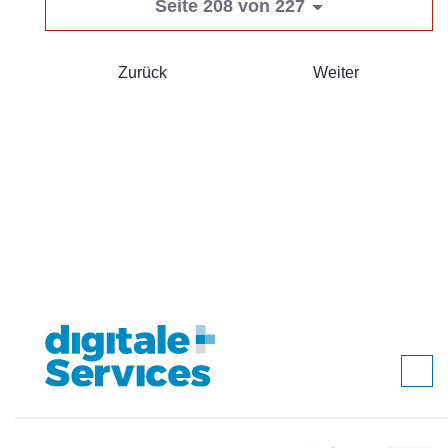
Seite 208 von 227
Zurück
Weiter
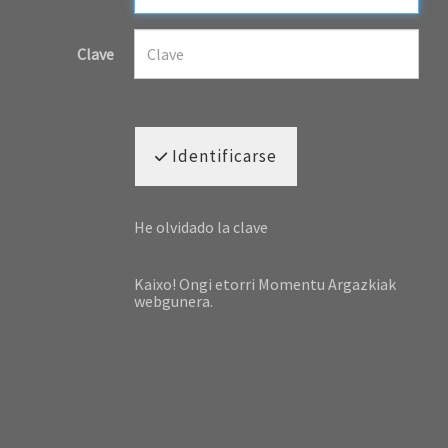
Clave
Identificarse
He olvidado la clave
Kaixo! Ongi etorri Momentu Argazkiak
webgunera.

(REQUEST) Recast every line of text from the items above as one numbered list, skipping any blank lines. Leave the pictures out of the answer.

(THE COMPLETED TASK)
1. Seite 208 von 227
2. Zurück
3. Weiter
4. Clave
5. Identificarse
6. He olvidado la clave
7. Kaixo! Ongi etorri Momentu Argazkiak
8. webgunera.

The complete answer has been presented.